In the meantime, Smarter Cambridge Transport has launched a petition asking the GCP to redirect its efforts towards supporting walking, cycling and public transport, and away from subsidising private car use (which is what the P&R + busway model does, to the tune of up to £180,000 per new bus user!). You can read its explanation and sign the petition here.
I emphasised in my post a few weeks back the need for joined-up thinking and communications around the non-stop major roadworks in our area. In conjunction with other councillors, I have also spoken about the importance of getting this right to the County Council’s Street Works team who allocate road space and are responsible for the co-ordination of infrastructure projects.
I was therefore very disappointed to hear from residents in the Wort’s Causeway area on Friday that Cadent (the gas network company) had sent them a totally inadequate communication about planned roadworks this summer on Babraham Road and Hills Road.

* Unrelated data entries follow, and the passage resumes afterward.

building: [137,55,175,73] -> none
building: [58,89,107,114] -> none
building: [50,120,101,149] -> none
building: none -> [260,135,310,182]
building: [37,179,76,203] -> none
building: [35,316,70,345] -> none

At one point this will necessitate the closure of the Wort’s Causeway/Hills Road junction to vehicles for three weeks, with a likely start date in late August.

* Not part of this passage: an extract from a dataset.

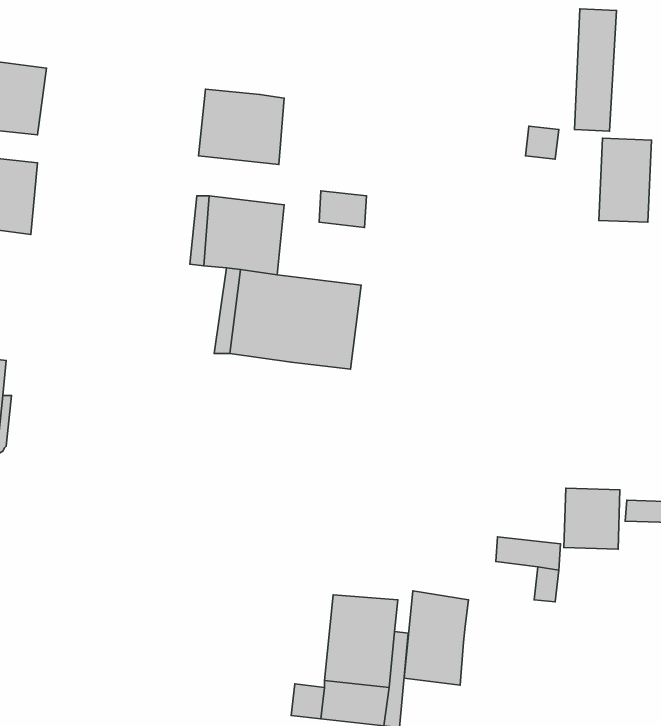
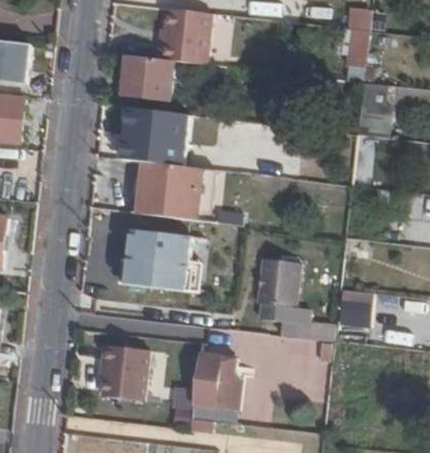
building: none -> [156,8,213,64]
building: none -> [126,231,190,291]
building: none -> [260,256,302,304]
building: none -> [103,345,149,400]
building: [404,591,468,685] -> none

It is simply not OK to blithely announce changes that will impact on residents’ ability to move around their neighourhood and to be reached by essential services such as daily carers, and then require the residents to go away and do the research as to what is actually happening, assuming that they have the skills and equipment to access to the internet. County Councillor Alex Beckett and I are following up on this.
I was also notified on Friday that City Fibre will be starting their broadband network roll-out in Queen’s Ediths soon. Their reputation precedes them from other areas in the city and I will be paying close attention to their activities here to ensure that the disruption to residents is kept to the absolute minimum.
Cambridge South station
I have been flagging the implications of the proposed Cambridge South station for Queen Edith’s for several years (such as here, for example). I have consistently argued that there is a lack of clarity about the need which this facility is intended to meet, with Network Rail’s statements at odds with the assumptions of the Biomedical Campus’s 2019 Transport Needs Review.

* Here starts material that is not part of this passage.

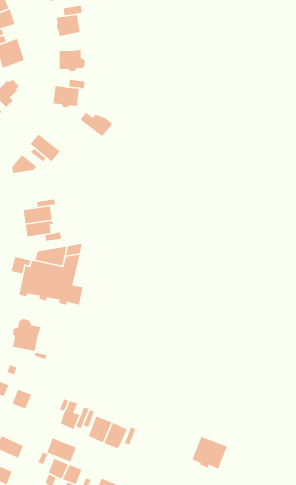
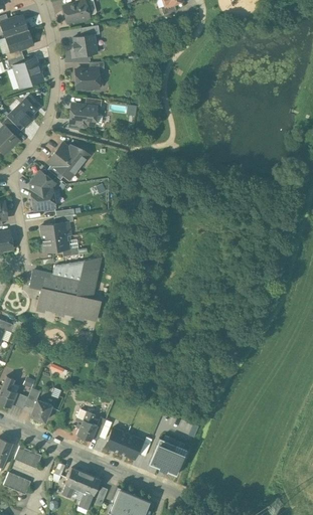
building: [79,112,113,137] -> [55,143,89,168]
building: none -> [30,187,54,211]
building: [12,318,41,352] -> none
building: [192,436,228,470] -> [150,440,185,473]
building: [46,437,77,463] -> none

Is it simply a means of getting staff and visitors on and off the Biomedical Campus? Or is it intended to act as a full outbound station for a wide swathe of south east Cambridgeshire, with all the consequent questions around how people access it without bringing Queen Edith’s to total gridlock?
Network Rail has this week progressed to the next stage of project approval, which is submitting their Transport and Works Act Order application. A preliminary scan suggests that none of the problems I’ve identified to date have been dealt with; I will be setting some time aside in the next week to review the hundreds of pages of material associated with the application in detail. If anyone would like to get involved with that project, please let me know. The closing date for the accompanying public consultation is 2nd August.
South Area Committee
Tomorrow evening sees the first council South Area Committee meeting with the new team of Queen Edith’s, Trumpington and Cherry Hinton councillors. Unlike all other council meetings, area committees will continue to run in an online-only format for the remainder of 2021, so you can join in the proceedings from the comfort of your own sofa. The agenda and joining instructions are available here.
I’m looking forward to participating for the first time as your councillor, rather than being on the other side of the (virtual) table asking questions from the floor. Tomorrow’s agenda doesn’t look thrilling, but I would encourage you to take advantage of the open public forum to ask questions about any subject.
I’d also like to hear what you would consider to be useful and relevant topics to cover at future meetings. The constraint is that is has to fall within the geography of the South Area wards, so we are not allowed to discuss, for example, the city centre and the market; but we can invite speakers from external bodies to present and answer questions.